After undergoing tests, Mr Wood said he was told Puss had been shot with an airgun.
Puss has since been put down.

Puss died after being shot at with a rifle

Puss died after being shot at with a rifle

“It is a terrible shame,” said Mr Wood. “He was a lovely, gentle cat and was a member of the family. He was our one and only cat.

“I can’t understand why someone would be so malicious. It was awful seeing him suffering.”
His wife, Mollie, 83, has also been left devastated.

Mr Wood has reported the incident to the RSPCA in the hope of catching those responsible.
It is believed to have happened between 7.30pm and midnight on Sunday.

“I want to catch whoever is responsible,” said Mr Wood. “There is a person armed with a gun in our neighbourhood that shot a cat at point blank range.

“I went and warned all the neighbours with cats afterwards. No one saw anything happen.”
An RSPCA spokesman said: “The RSPCA is appealing for any information after a cat was shot with an airgun on Sunday. Sadly the cat died and the police are now investigating.

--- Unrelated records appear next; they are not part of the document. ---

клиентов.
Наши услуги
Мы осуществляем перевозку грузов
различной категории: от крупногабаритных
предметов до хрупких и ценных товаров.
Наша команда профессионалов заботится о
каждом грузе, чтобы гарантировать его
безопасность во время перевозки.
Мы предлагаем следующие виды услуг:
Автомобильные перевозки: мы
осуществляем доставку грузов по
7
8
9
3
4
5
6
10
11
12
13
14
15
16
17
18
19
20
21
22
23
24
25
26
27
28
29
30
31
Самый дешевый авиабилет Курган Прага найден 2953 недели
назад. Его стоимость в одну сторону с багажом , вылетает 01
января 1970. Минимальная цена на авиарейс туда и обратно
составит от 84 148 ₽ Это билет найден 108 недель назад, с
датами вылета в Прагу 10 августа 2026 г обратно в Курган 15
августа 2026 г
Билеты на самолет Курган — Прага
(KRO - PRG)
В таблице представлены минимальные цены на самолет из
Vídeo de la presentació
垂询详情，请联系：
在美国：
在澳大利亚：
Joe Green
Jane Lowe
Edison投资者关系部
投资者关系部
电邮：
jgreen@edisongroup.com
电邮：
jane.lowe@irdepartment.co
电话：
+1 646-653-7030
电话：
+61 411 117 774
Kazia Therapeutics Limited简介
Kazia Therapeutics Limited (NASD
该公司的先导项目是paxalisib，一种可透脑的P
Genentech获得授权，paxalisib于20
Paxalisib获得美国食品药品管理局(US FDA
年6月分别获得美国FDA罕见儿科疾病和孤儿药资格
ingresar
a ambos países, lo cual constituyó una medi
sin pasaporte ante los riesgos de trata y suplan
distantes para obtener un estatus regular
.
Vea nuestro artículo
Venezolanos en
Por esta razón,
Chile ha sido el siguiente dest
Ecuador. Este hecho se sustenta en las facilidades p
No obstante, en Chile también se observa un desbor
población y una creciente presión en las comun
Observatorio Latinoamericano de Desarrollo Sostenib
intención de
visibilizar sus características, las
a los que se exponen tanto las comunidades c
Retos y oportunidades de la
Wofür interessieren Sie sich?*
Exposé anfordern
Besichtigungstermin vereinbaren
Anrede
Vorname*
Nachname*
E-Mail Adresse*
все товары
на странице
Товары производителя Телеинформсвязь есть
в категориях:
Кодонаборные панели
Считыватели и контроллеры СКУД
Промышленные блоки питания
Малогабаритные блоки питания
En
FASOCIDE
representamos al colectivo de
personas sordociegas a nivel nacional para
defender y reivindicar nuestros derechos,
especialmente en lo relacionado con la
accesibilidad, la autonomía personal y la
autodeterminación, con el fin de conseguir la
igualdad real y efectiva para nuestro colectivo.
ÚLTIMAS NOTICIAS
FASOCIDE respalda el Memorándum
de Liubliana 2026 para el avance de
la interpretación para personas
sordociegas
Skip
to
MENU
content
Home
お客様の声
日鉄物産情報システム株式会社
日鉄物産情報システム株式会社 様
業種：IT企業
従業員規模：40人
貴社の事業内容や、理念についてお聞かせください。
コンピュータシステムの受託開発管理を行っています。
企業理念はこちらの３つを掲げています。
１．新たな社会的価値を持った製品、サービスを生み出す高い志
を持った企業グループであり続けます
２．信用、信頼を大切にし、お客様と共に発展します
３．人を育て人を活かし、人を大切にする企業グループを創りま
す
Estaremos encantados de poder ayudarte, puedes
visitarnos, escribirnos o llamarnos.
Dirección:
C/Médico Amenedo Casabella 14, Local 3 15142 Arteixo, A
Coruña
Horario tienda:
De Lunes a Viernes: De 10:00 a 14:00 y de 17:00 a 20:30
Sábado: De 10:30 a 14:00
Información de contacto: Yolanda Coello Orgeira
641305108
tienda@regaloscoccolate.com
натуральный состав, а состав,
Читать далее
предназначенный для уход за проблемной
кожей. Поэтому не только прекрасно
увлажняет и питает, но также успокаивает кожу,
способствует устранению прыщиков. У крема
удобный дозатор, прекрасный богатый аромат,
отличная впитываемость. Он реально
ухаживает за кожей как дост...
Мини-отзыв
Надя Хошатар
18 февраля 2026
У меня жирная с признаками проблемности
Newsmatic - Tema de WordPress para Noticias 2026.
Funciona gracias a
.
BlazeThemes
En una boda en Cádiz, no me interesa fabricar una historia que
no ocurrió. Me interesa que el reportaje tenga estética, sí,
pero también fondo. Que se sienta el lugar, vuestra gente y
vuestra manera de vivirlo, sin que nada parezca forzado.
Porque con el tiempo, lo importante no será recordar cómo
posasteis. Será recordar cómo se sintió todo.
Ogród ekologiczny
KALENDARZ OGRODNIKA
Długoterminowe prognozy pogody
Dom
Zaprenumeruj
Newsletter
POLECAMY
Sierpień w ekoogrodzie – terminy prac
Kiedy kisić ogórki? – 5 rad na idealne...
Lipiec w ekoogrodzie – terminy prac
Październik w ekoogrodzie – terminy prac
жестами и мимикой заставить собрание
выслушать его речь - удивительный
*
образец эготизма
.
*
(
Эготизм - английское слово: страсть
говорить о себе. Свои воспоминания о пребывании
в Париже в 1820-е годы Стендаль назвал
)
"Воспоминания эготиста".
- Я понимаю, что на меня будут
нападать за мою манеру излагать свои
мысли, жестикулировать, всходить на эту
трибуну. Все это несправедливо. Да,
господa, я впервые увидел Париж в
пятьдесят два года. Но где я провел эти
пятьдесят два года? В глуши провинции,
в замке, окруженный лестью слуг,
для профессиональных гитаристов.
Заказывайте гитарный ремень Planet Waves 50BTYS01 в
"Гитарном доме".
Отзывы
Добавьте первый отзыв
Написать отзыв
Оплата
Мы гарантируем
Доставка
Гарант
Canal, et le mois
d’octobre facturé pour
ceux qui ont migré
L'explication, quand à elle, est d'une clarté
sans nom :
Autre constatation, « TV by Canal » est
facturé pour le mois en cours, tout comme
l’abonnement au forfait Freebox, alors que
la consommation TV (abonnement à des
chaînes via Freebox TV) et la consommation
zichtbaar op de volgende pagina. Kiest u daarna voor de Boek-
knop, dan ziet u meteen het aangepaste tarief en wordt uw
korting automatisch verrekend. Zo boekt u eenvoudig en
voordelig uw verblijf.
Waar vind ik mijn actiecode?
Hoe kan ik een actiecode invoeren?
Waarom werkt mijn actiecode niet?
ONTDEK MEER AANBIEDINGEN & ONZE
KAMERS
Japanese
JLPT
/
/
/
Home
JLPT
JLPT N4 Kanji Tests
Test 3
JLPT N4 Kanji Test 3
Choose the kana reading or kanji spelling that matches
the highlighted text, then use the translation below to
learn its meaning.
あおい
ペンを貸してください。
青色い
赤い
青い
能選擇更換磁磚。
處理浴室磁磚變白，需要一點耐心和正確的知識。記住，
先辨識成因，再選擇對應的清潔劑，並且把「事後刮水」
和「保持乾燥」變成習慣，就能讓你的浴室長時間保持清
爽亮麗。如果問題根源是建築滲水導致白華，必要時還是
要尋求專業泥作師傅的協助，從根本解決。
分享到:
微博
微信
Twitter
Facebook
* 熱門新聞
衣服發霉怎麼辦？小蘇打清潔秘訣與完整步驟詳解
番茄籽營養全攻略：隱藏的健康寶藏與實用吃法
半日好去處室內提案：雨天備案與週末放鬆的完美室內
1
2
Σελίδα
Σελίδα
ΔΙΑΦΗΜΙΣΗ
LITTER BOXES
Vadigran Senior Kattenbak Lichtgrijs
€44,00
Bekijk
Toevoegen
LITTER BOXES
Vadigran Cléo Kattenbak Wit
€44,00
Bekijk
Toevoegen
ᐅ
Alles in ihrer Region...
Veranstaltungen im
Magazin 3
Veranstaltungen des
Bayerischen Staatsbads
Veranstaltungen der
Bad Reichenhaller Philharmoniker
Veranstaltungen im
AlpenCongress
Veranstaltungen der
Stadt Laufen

“In light of this callous attack, the RSPCA is reminding people of the penalties faced if caught deliberately using an airgun to injure an animal.
“Under the Animal Welfare Act, those causing unnecessary suffering to animals face a £20,000 fine and/or up to six months in prison.”

The animal charity has previously revealed the number of animals being injured by air rifles is on the rise. Almost 800 attacks were reported to the charity in 2012. And in the first six months of 2013, 438 reports were received.

The majority of the reports involved wild birds, but cats were the second most targeted animal.